Understanding If Bugs Are Attracted To LED Lights In Houston Pt 1

Do Houston LED Lights Attract Bugs? What You Need To Know

Part 1

Bugs are a common sight around outdoor light bulbs at night. One of the reasons for this is because bugs are attracted to light sources. What exactly draws bugs to lights is a mystery yet to be solved. Most people, however, use all manner of methods and solutions, ranging from bug zappers, citronella, and bug spray, to keep the bugs out but to no avail. Surprisingly, LED lights seem to attract fewer bugs than incandescent lights, hence the perfect remedy for keeping your outdoor area free of bugs. While it may not eliminate all bugs completely, switching to LED outdoor lighting might keep most of them away.

Many scientists have been trying to unravel the relationship between bugs and light sources, leading to one conclusion. Bugs are incredibly responsive to short wavelengths of visible and Ultraviolet light. They are thus attracted to light wavelengths of less than 550 nanometers. Light wavelengths within this spectrum include green, blue, and ultraviolet colors. These wavelengths are not only present in incandescent lights, but the moon and sun as well. This explains why bugs surface when the moon is up. In addition to this, some bugs, especially mosquitos, are attracted to heat sources as well. They are equipped with thermal receptors that help detect and follow heat sources. These revelations have helped scientists get an idea of why bugs flock to some light sources and not all.

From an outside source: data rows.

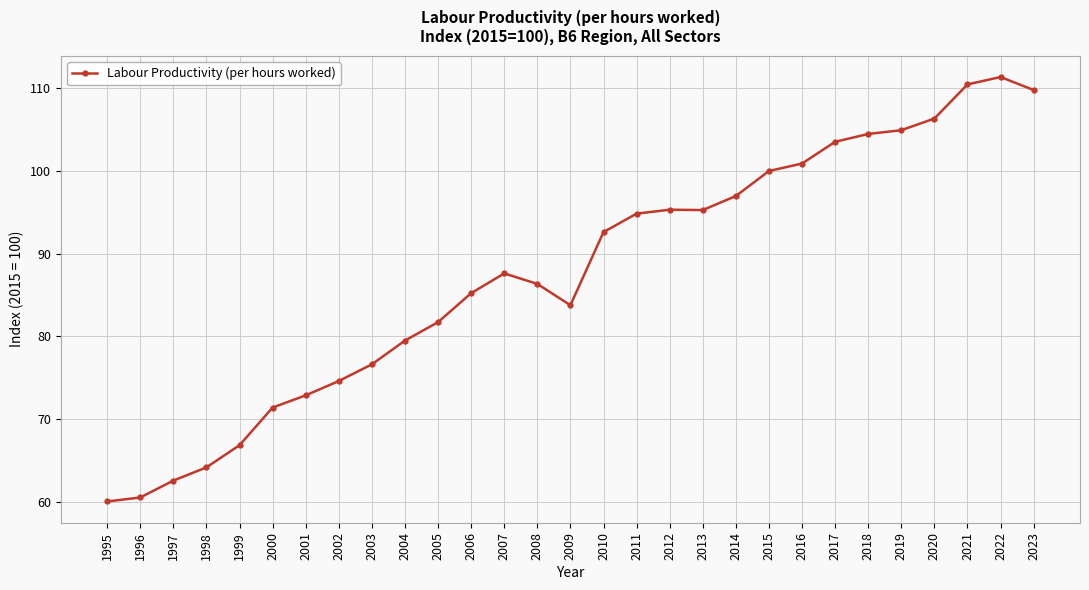

Does the chart display data point markers on the line(s)?

Yes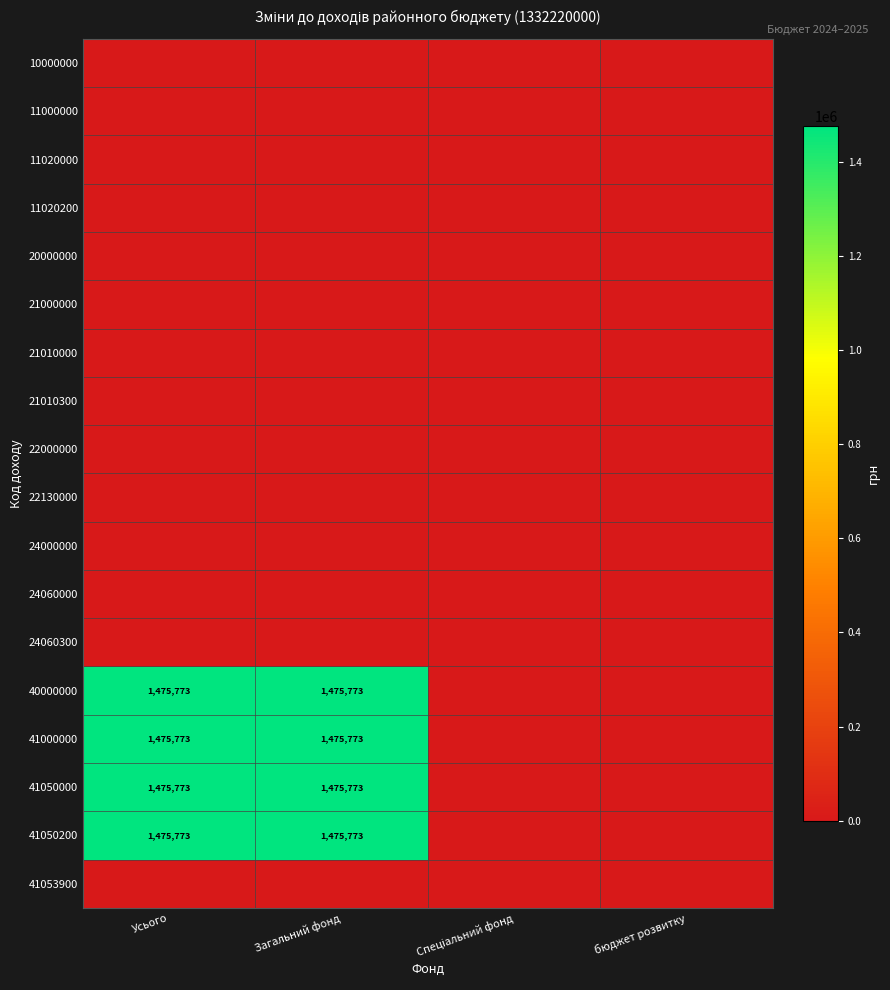

The 21000000 series shows 0 at Спеціальний фонд. True or false?

True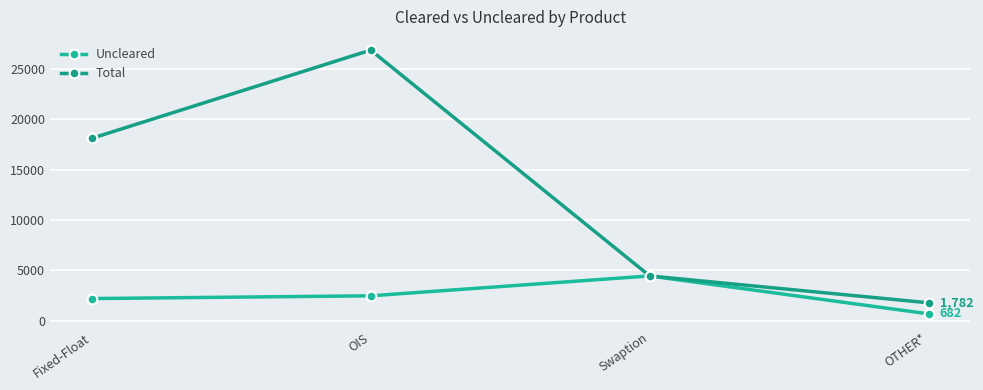

At which label is Uncleared closest to 2567?

OIS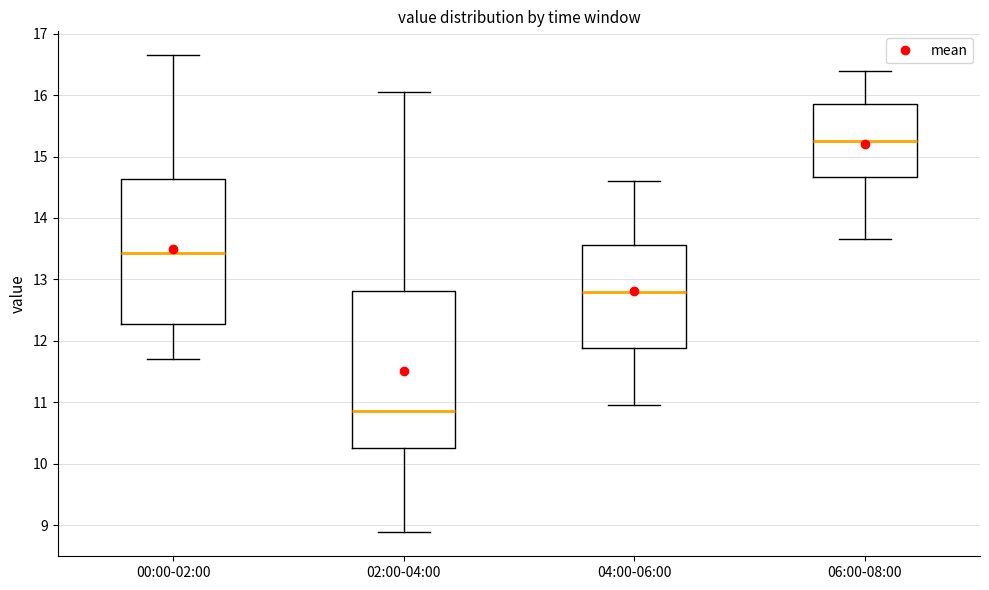

Which box's median line is the lowest?

02:00-04:00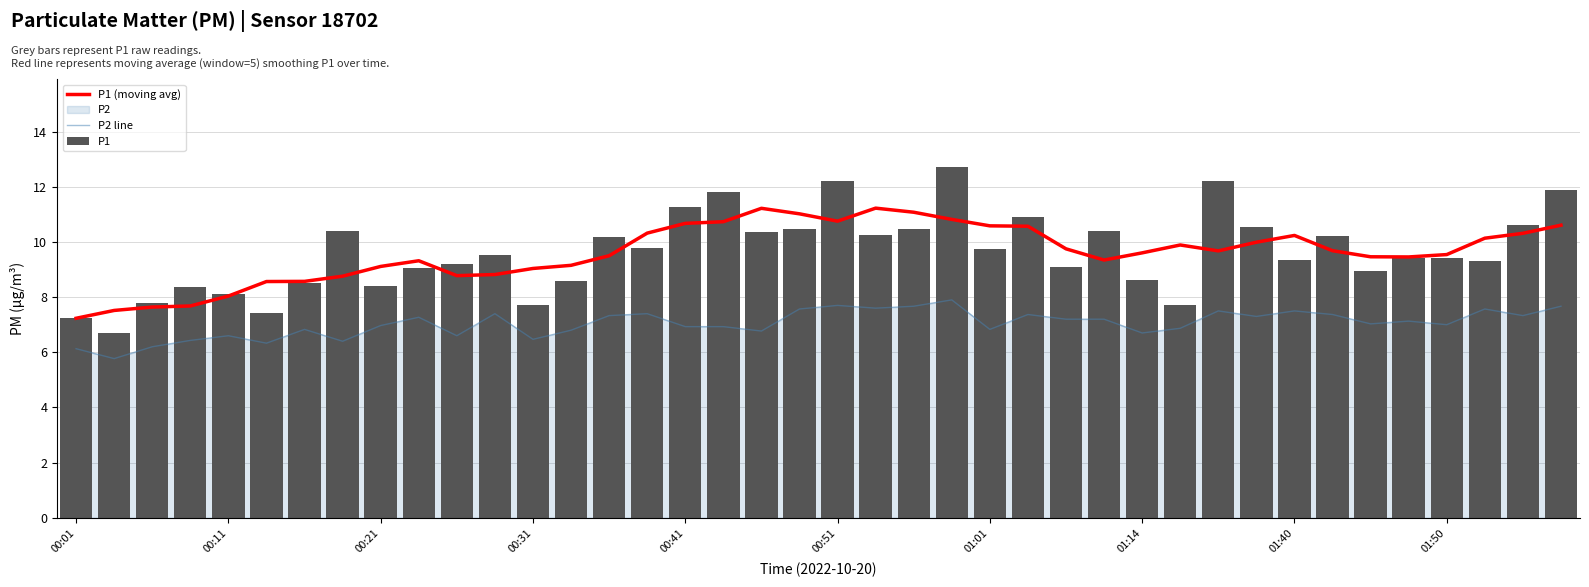

At 00:11, list the series in order from smallest to largest.

P2 line, P1 (moving avg), P1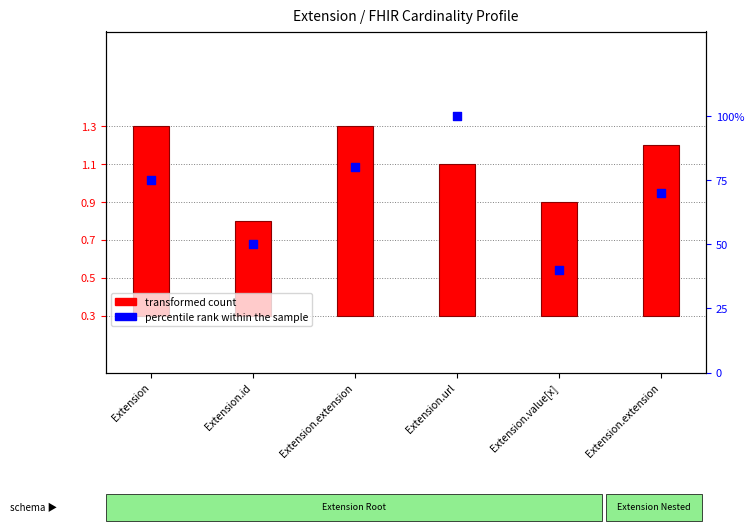

What is the change in value from Extension.id to Extension.url?

+50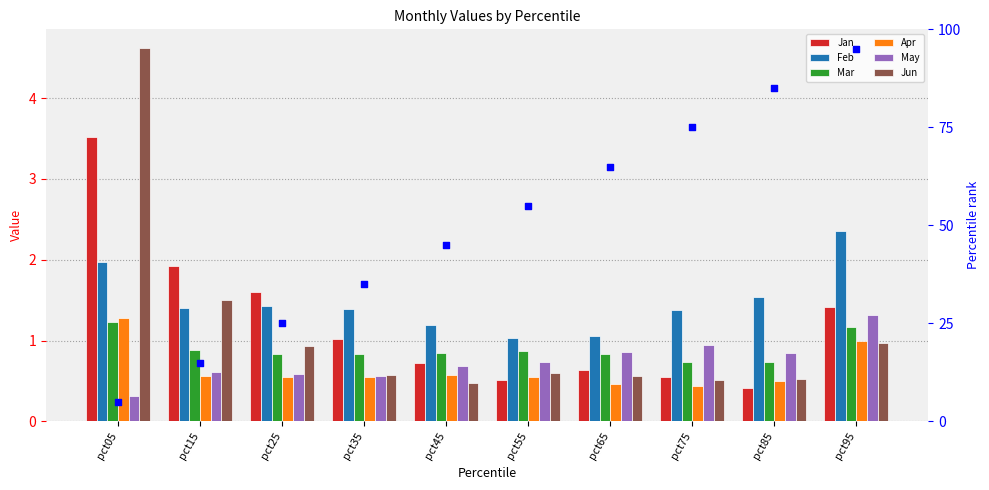

What are all the series names shown in the legend?

Jan, Feb, Mar, Apr, May, Jun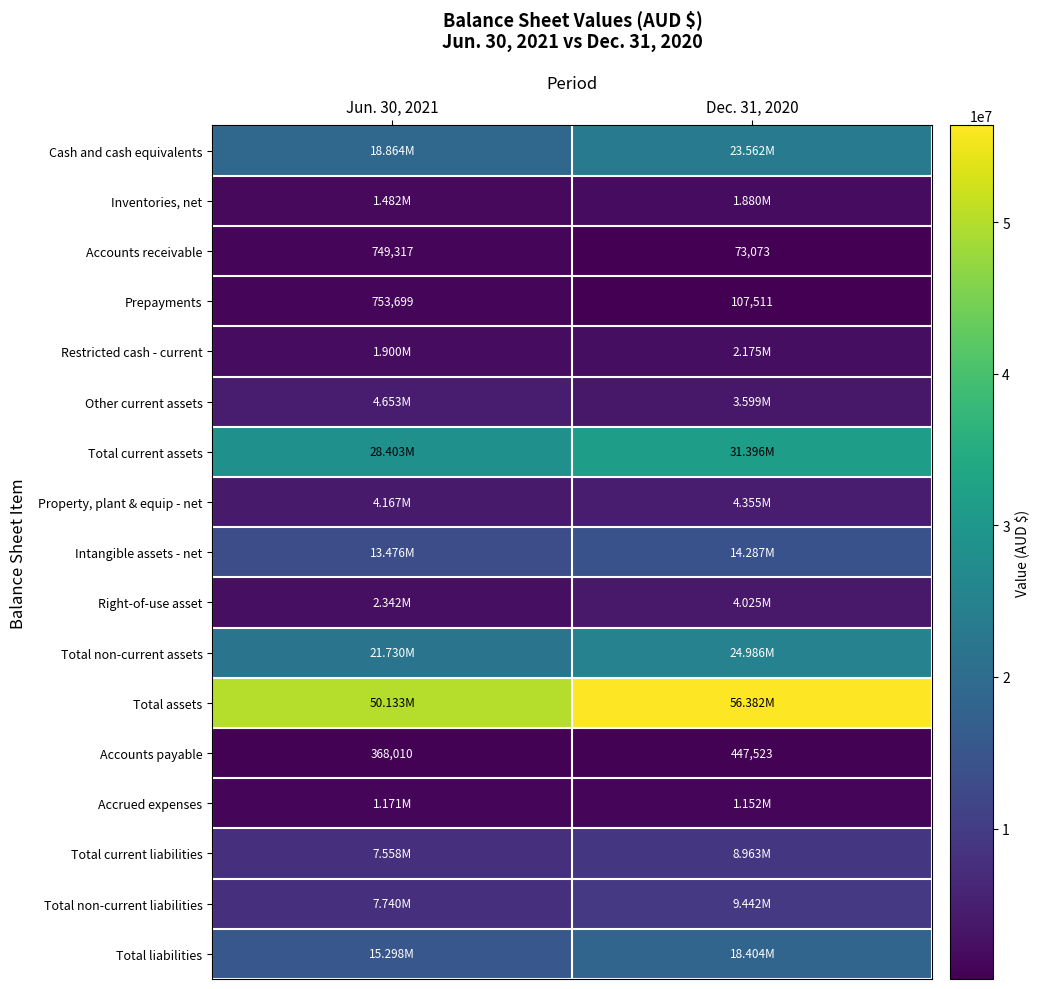

What is the difference between the Accounts payable values at Jun. 30, 2021 and Dec. 31, 2020?

79513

Light Wavelengths & Color Temperature

As mentioned earlier, bugs are attracted to and can see UV, green, and blue light (shorter wavelengths) as compared to longer wavelengths (red, orange, and yellow). It is for this reason that bugs are attracted to light sources that emit such types of lights, including incandescent, halogen, compact fluorescent, and high-intensity discharge lights. These light bulbs emit an intense UV light that attracts all manner of bugs. LED bulbs, on the other hand, produce very little to no UV light, making them invisible to bugs. Some types of LEDs might, however, have short-wavelength lights, hence could attract bugs as well. It would thus be advisable to shop for LED bulbs emitting wavelengths of 550 nanometers and more. An excellent example of these, are LED bulbs manufactured to produce yellow, ultra-warm white, and warm white light.

LED manufacturers do not list wavelengths that an LED bulb can produce (nanometers), but rather list it as CCT (Correlated Color Temperature) or Kelvin (K). LED bulbs listed with less than 3600K thus emit warm light not visible to bugs. LED bulbs with a CCT of over 3600k, however, produce relaxed or natural white lite, hence known to attract lots of insects and bugs.